Technical information
- ERP: 100 kW
- Transmitter coordinates: 50°23′37.3″N 105°56′24.5″W﻿ / ﻿50.393694°N 105.940139°W

= CHAB-TV =

Television station in Moose Jaw (1959–1978)

CHAB-TV (channel 4) was a television station in Moose Jaw, Saskatchewan, Canada.

The station signed on the air on July 7, 1959, under the ownership of CHAB Ltd., the parent company of Moose Jaw radio station CHAB. It was originally a CBC affiliate. On August 25, 1962, as part of an agreement with CKCK-TV in Regina, CHAB-TV switched to CTV and signed on CHRE-TV on the air as a semi-satellite in Regina on December 21 that year. In return, CKCK-TV signed on a rebroadcaster in Moose Jaw.

On May 30, 1968, Moffat Broadcasting, owner of Winnipeg's CTV affiliate, CJAY-TV, bought CHAB Ltd. The Canadian Radio-television and Telecommunications Commission (CRTC), however, told Moffat to sell CHAB-TV and CHRE to a new owner within one year. Moffat tried to sell CHAB and CHRE to Western Broadcast Management Ltd., owner of CHAN-TV in Vancouver. However, the CRTC denied this bid on July 18, 1969, in favour of a counteroffer from the CBC. On September 13, CBC officially assumed control of CHRE and CHAB and recalled the stations as CBKRT and CBKMT, respectively. CBKRT was made the main station, with CBKMT as a semi-satellite.

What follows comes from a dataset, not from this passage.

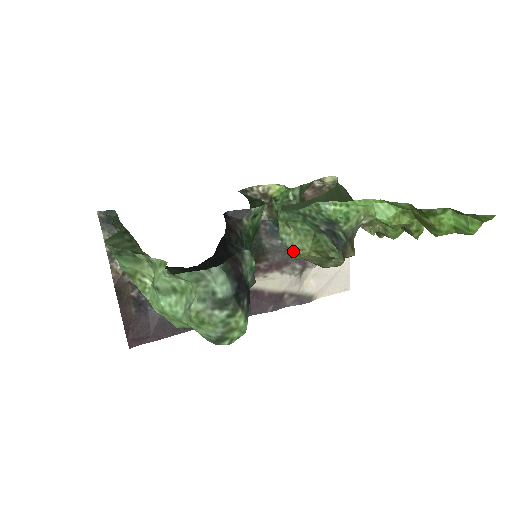
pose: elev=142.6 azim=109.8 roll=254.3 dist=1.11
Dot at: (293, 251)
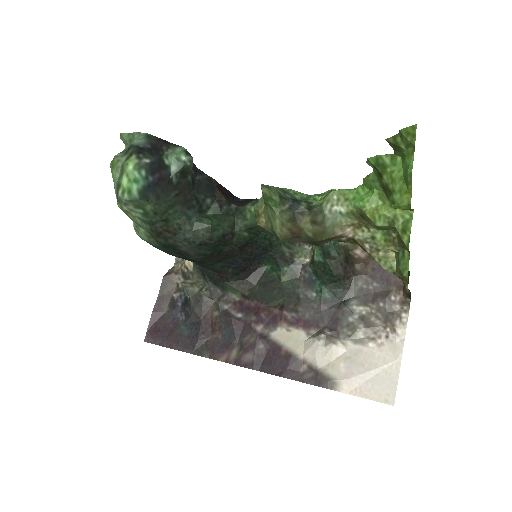
Dot at: (256, 212)
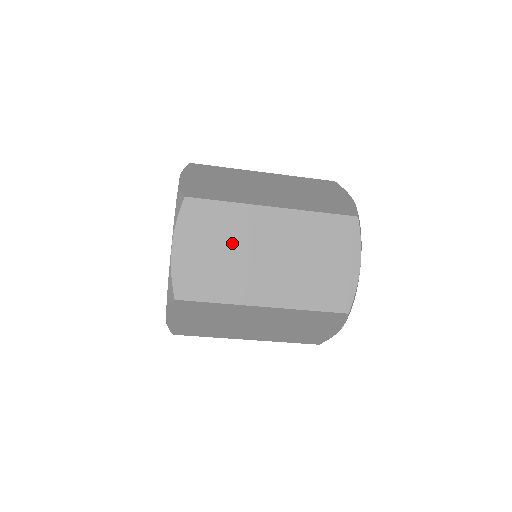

On July 31, 1978, CBKRT was recalled CBKT. On the same date, CBKMT ceased to exist as a separate station. Its transmitter became part of the Regina station's licence and continued in operation as CBKT-1, a full-time rebroadcaster of CBKT; rebroadcasters in Gravelbourg and Willow Bunch were also transferred to the new licence. However, CBKMT maintained its own local television newsroom until 1984 when it became a full repeater of CBKT-TV in Regina and when CBKT opened the CBC Southwest Saskatchewan Broadcast Centre on Broad Street in Regina. The transmitter was finally shut down on July 31, 2012, due to austerity measures implemented at the CBC.